Exercise instructions: Copy the following lines word for word, with no changes.

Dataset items
>> BEGIN
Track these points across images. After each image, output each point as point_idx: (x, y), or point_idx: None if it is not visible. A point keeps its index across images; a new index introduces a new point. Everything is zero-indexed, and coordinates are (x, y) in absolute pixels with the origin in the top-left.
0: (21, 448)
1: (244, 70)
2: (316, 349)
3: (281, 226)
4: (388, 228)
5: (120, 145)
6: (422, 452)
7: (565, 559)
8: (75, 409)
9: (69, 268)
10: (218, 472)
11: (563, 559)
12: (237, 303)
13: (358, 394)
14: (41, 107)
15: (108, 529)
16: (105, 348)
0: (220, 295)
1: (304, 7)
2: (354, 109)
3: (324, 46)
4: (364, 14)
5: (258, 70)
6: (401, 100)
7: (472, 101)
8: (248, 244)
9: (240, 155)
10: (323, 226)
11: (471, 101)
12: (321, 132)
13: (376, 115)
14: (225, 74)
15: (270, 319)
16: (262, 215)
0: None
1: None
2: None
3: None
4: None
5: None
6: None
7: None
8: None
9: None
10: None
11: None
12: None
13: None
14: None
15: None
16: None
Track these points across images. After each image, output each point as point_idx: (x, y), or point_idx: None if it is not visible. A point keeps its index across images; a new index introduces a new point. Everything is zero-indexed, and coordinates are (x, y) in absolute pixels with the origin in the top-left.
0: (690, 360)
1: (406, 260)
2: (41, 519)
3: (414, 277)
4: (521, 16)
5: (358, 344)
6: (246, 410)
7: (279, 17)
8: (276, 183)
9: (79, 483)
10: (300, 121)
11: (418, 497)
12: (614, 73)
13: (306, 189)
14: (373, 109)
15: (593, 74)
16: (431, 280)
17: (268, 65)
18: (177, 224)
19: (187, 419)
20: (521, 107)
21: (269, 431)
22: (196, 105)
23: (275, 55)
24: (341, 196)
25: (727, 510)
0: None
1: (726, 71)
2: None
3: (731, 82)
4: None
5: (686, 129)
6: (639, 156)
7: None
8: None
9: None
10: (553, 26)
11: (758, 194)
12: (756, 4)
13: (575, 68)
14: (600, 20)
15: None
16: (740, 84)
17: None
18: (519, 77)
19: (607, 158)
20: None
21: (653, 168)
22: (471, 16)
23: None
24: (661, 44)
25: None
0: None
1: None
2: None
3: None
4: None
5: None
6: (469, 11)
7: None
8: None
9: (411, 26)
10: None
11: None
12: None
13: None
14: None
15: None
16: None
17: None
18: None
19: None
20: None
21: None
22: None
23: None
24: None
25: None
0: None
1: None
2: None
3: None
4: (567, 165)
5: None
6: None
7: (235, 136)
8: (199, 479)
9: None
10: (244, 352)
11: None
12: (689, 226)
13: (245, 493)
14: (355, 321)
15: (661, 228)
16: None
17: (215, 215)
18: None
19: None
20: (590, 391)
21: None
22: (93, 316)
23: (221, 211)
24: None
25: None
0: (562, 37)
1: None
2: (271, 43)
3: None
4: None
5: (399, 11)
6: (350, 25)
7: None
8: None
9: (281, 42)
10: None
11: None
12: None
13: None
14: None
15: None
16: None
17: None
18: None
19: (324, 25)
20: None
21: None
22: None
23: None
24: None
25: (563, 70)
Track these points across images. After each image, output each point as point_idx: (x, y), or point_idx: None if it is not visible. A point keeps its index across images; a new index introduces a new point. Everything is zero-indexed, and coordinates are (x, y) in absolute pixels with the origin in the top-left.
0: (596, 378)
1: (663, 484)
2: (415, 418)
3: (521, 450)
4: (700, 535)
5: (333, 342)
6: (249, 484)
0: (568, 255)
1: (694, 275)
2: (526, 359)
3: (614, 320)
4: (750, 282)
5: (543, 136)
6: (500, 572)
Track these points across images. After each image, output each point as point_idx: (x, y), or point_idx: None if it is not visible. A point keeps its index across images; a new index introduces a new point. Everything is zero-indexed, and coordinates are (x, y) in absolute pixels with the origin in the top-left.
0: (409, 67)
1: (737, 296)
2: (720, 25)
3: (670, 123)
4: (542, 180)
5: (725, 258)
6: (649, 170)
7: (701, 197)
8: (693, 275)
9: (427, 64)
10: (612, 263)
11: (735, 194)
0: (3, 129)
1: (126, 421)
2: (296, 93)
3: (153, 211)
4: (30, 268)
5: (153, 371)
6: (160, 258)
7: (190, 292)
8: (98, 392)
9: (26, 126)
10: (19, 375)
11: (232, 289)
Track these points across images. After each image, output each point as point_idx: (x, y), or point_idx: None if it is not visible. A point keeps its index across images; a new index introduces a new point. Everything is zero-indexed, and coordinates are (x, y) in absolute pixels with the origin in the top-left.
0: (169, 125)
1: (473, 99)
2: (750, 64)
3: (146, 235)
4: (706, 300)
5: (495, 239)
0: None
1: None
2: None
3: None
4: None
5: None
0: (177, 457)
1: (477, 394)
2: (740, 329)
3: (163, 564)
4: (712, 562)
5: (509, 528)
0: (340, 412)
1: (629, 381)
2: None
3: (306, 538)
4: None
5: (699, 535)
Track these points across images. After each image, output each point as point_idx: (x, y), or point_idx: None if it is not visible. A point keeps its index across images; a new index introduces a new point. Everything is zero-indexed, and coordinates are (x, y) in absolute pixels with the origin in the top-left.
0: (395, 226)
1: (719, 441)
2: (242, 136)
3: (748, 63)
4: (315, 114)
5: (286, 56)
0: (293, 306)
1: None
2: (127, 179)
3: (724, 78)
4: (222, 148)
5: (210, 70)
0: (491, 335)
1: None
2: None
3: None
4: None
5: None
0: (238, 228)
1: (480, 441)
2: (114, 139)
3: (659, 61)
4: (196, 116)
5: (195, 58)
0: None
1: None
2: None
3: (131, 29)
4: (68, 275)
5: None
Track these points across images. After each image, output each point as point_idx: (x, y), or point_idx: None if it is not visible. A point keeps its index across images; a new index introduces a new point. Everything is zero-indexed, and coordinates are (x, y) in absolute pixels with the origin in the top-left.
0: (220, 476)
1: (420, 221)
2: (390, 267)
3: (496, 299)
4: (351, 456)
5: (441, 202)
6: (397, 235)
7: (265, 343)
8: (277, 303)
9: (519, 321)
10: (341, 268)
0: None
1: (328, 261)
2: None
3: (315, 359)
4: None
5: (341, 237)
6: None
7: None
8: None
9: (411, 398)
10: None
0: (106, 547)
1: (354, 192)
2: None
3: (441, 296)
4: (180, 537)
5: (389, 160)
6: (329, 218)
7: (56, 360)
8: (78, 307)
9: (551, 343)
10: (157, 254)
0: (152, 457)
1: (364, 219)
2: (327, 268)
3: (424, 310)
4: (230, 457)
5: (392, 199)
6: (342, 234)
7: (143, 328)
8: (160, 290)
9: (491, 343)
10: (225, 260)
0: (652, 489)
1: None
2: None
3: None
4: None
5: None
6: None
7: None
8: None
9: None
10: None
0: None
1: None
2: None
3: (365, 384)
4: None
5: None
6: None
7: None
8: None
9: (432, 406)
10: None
>> END
Response to the task:
Track these points across images. After each image, output each point as point_idx: (x, y), or point_idx: None if it is not visible. A point keeps its index across images; a new index introduces a new point. Everything is zero-indexed, and coordinates are (x, y) in absolute pixels with the origin in the top-left.
0: (21, 448)
1: (244, 70)
2: (316, 349)
3: (281, 226)
4: (388, 228)
5: (120, 145)
6: (422, 452)
7: (565, 559)
8: (75, 409)
9: (69, 268)
10: (218, 472)
11: (563, 559)
12: (237, 303)
13: (358, 394)
14: (41, 107)
15: (108, 529)
16: (105, 348)
0: (220, 295)
1: (304, 7)
2: (354, 109)
3: (324, 46)
4: (364, 14)
5: (258, 70)
6: (401, 100)
7: (472, 101)
8: (248, 244)
9: (240, 155)
10: (323, 226)
11: (471, 101)
12: (321, 132)
13: (376, 115)
14: (225, 74)
15: (270, 319)
16: (262, 215)
0: None
1: None
2: None
3: None
4: None
5: None
6: None
7: None
8: None
9: None
10: None
11: None
12: None
13: None
14: None
15: None
16: None
Track these points across images. After each image, output each point as point_idx: (x, y), or point_idx: None if it is not visible. A point keeps its index across images; a new index introduces a new point. Everything is zero-indexed, and coordinates are (x, y) in absolute pixels with the origin in the top-left.
0: (690, 360)
1: (406, 260)
2: (41, 519)
3: (414, 277)
4: (521, 16)
5: (358, 344)
6: (246, 410)
7: (279, 17)
8: (276, 183)
9: (79, 483)
10: (300, 121)
11: (418, 497)
12: (614, 73)
13: (306, 189)
14: (373, 109)
15: (593, 74)
16: (431, 280)
17: (268, 65)
18: (177, 224)
19: (187, 419)
20: (521, 107)
21: (269, 431)
22: (196, 105)
23: (275, 55)
24: (341, 196)
25: (727, 510)
0: None
1: (726, 71)
2: None
3: (731, 82)
4: None
5: (686, 129)
6: (639, 156)
7: None
8: None
9: None
10: (553, 26)
11: (758, 194)
12: (756, 4)
13: (575, 68)
14: (600, 20)
15: None
16: (740, 84)
17: None
18: (519, 77)
19: (607, 158)
20: None
21: (653, 168)
22: (471, 16)
23: None
24: (661, 44)
25: None
0: None
1: None
2: None
3: None
4: None
5: None
6: (469, 11)
7: None
8: None
9: (411, 26)
10: None
11: None
12: None
13: None
14: None
15: None
16: None
17: None
18: None
19: None
20: None
21: None
22: None
23: None
24: None
25: None
0: None
1: None
2: None
3: None
4: (567, 165)
5: None
6: None
7: (235, 136)
8: (199, 479)
9: None
10: (244, 352)
11: None
12: (689, 226)
13: (245, 493)
14: (355, 321)
15: (661, 228)
16: None
17: (215, 215)
18: None
19: None
20: (590, 391)
21: None
22: (93, 316)
23: (221, 211)
24: None
25: None
0: (562, 37)
1: None
2: (271, 43)
3: None
4: None
5: (399, 11)
6: (350, 25)
7: None
8: None
9: (281, 42)
10: None
11: None
12: None
13: None
14: None
15: None
16: None
17: None
18: None
19: (324, 25)
20: None
21: None
22: None
23: None
24: None
25: (563, 70)
Track these points across images. After each image, output each point as point_idx: (x, y), or point_idx: None if it is not visible. A point keeps its index across images; a new index introduces a new point. Everything is zero-indexed, and coordinates are (x, y) in absolute pixels with the origin in the top-left.
0: (596, 378)
1: (663, 484)
2: (415, 418)
3: (521, 450)
4: (700, 535)
5: (333, 342)
6: (249, 484)
0: (568, 255)
1: (694, 275)
2: (526, 359)
3: (614, 320)
4: (750, 282)
5: (543, 136)
6: (500, 572)
Track these points across images. After each image, output each point as point_idx: (x, y), or point_idx: None if it is not visible. A point keeps its index across images; a new index introduces a new point. Everything is zero-indexed, and coordinates are (x, y) in absolute pixels with the origin in the top-left.
0: (409, 67)
1: (737, 296)
2: (720, 25)
3: (670, 123)
4: (542, 180)
5: (725, 258)
6: (649, 170)
7: (701, 197)
8: (693, 275)
9: (427, 64)
10: (612, 263)
11: (735, 194)
0: (3, 129)
1: (126, 421)
2: (296, 93)
3: (153, 211)
4: (30, 268)
5: (153, 371)
6: (160, 258)
7: (190, 292)
8: (98, 392)
9: (26, 126)
10: (19, 375)
11: (232, 289)
Track these points across images. After each image, output each point as point_idx: (x, y), or point_idx: None if it is not visible. A point keeps its index across images; a new index introduces a new point. Everything is zero-indexed, and coordinates are (x, y) in absolute pixels with the origin in the top-left.
0: (169, 125)
1: (473, 99)
2: (750, 64)
3: (146, 235)
4: (706, 300)
5: (495, 239)
0: None
1: None
2: None
3: None
4: None
5: None
0: (177, 457)
1: (477, 394)
2: (740, 329)
3: (163, 564)
4: (712, 562)
5: (509, 528)
0: (340, 412)
1: (629, 381)
2: None
3: (306, 538)
4: None
5: (699, 535)
Track these points across images. After each image, output each point as point_idx: (x, y), or point_idx: None if it is not visible. A point keeps its index across images; a new index introduces a new point. Everything is zero-indexed, and coordinates are (x, y) in absolute pixels with the origin in the top-left.
0: (395, 226)
1: (719, 441)
2: (242, 136)
3: (748, 63)
4: (315, 114)
5: (286, 56)
0: (293, 306)
1: None
2: (127, 179)
3: (724, 78)
4: (222, 148)
5: (210, 70)
0: (491, 335)
1: None
2: None
3: None
4: None
5: None
0: (238, 228)
1: (480, 441)
2: (114, 139)
3: (659, 61)
4: (196, 116)
5: (195, 58)
0: None
1: None
2: None
3: (131, 29)
4: (68, 275)
5: None
Track these points across images. After each image, output each point as point_idx: (x, y), or point_idx: None if it is not visible. A point keeps its index across images; a new index introduces a new point. Everything is zero-indexed, and coordinates are (x, y) in absolute pixels with the origin in the top-left.
0: (220, 476)
1: (420, 221)
2: (390, 267)
3: (496, 299)
4: (351, 456)
5: (441, 202)
6: (397, 235)
7: (265, 343)
8: (277, 303)
9: (519, 321)
10: (341, 268)
0: None
1: (328, 261)
2: None
3: (315, 359)
4: None
5: (341, 237)
6: None
7: None
8: None
9: (411, 398)
10: None
0: (106, 547)
1: (354, 192)
2: None
3: (441, 296)
4: (180, 537)
5: (389, 160)
6: (329, 218)
7: (56, 360)
8: (78, 307)
9: (551, 343)
10: (157, 254)
0: (152, 457)
1: (364, 219)
2: (327, 268)
3: (424, 310)
4: (230, 457)
5: (392, 199)
6: (342, 234)
7: (143, 328)
8: (160, 290)
9: (491, 343)
10: (225, 260)
0: (652, 489)
1: None
2: None
3: None
4: None
5: None
6: None
7: None
8: None
9: None
10: None
0: None
1: None
2: None
3: (365, 384)
4: None
5: None
6: None
7: None
8: None
9: (432, 406)
10: None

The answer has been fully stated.